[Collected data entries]
────

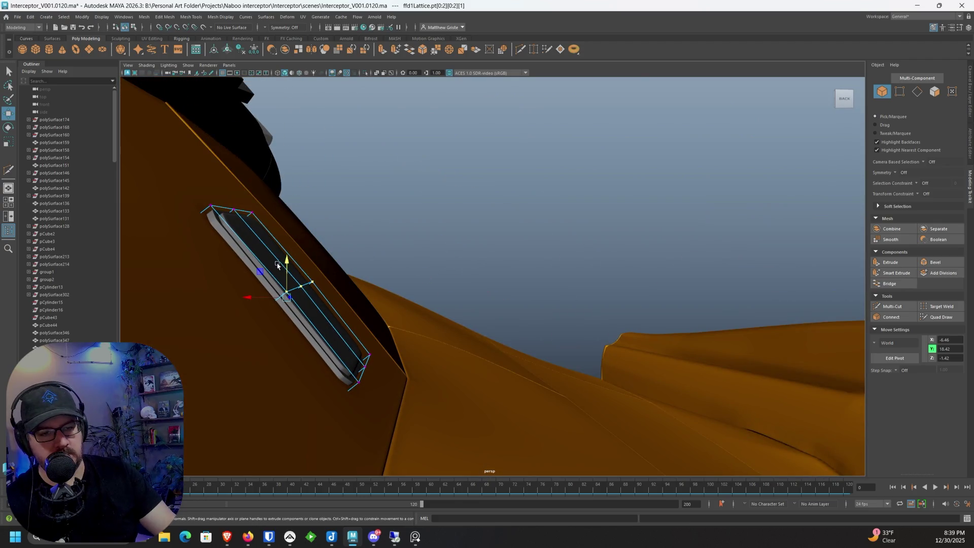
mouse_move(256, 259)
right_down()
mouse_move(274, 248)
mouse_move(256, 259)
right_up()
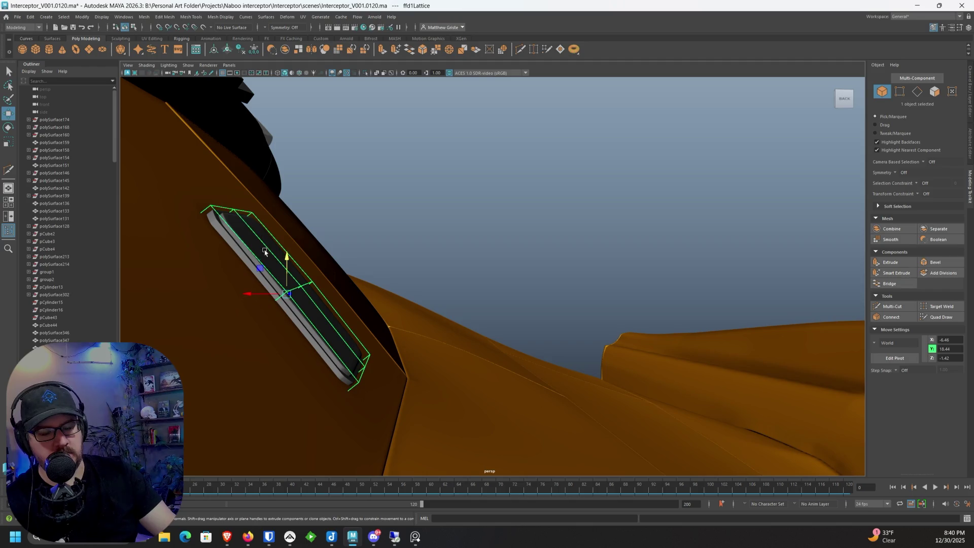
key(bracketleft)
click(363, 227)
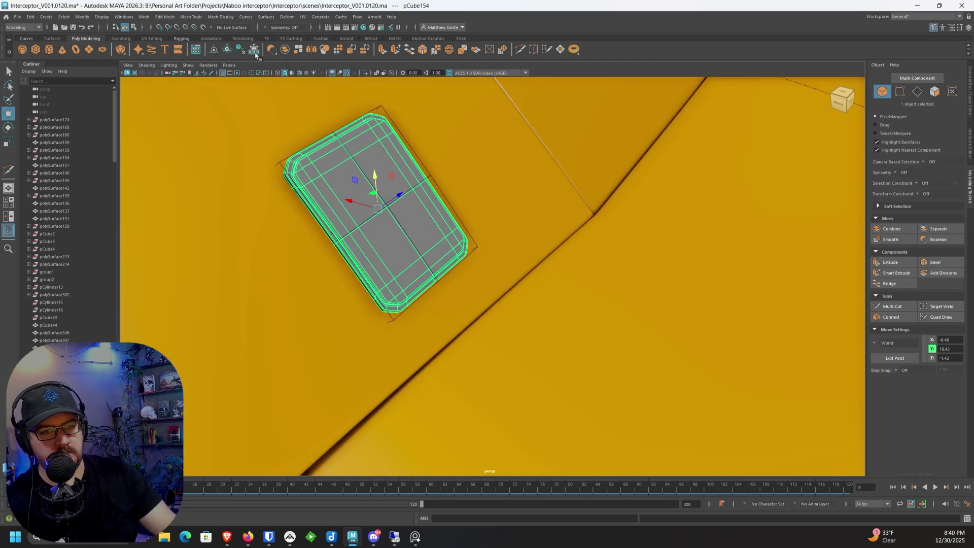
Step: Delete history on pCube154 to bake the bend and remove the lattice
key(alt+shift+d)
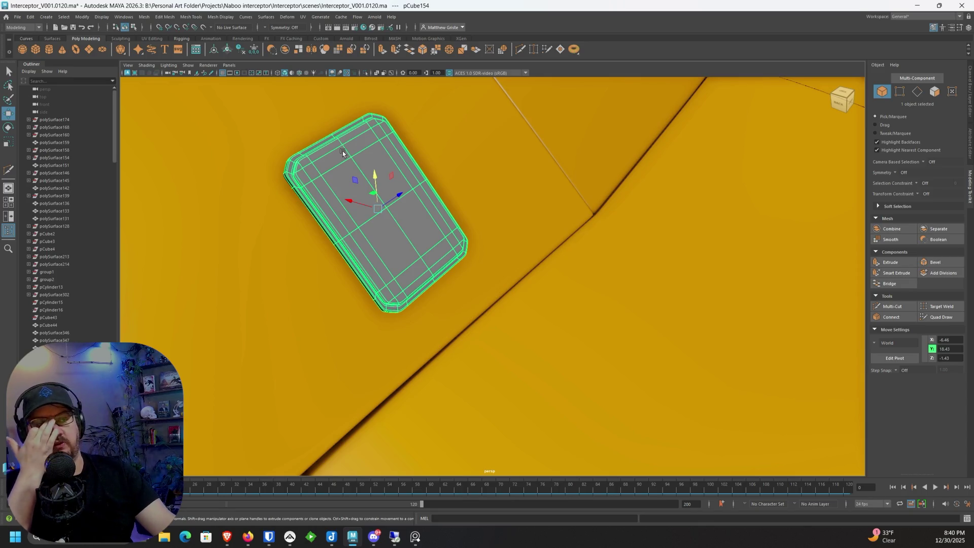
scroll(343, 153, down, 8)
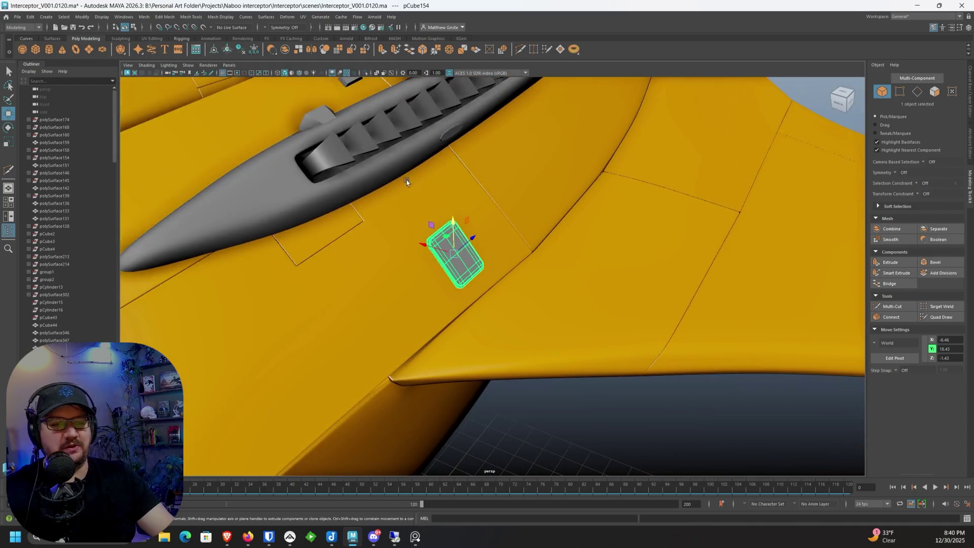
mouse_move(448, 217)
alt+mouse_down()
mouse_move(589, 241)
mouse_move(573, 257)
alt+mouse_up()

────

INSTRUCTIONS TO FOLLOW: In the entries above, find the line containing "key(bracketleft)"; transcribe exactly that line and every line after it through the end, and only those, omitting pictures.

RESULT OF THE TASK:
key(bracketleft)
click(363, 227)
Step: Delete history on pCube154 to bake the bend and remove the lattice
key(alt+shift+d)
scroll(343, 153, down, 8)
mouse_move(448, 217)
alt+mouse_down()
mouse_move(589, 241)
mouse_move(573, 257)
alt+mouse_up()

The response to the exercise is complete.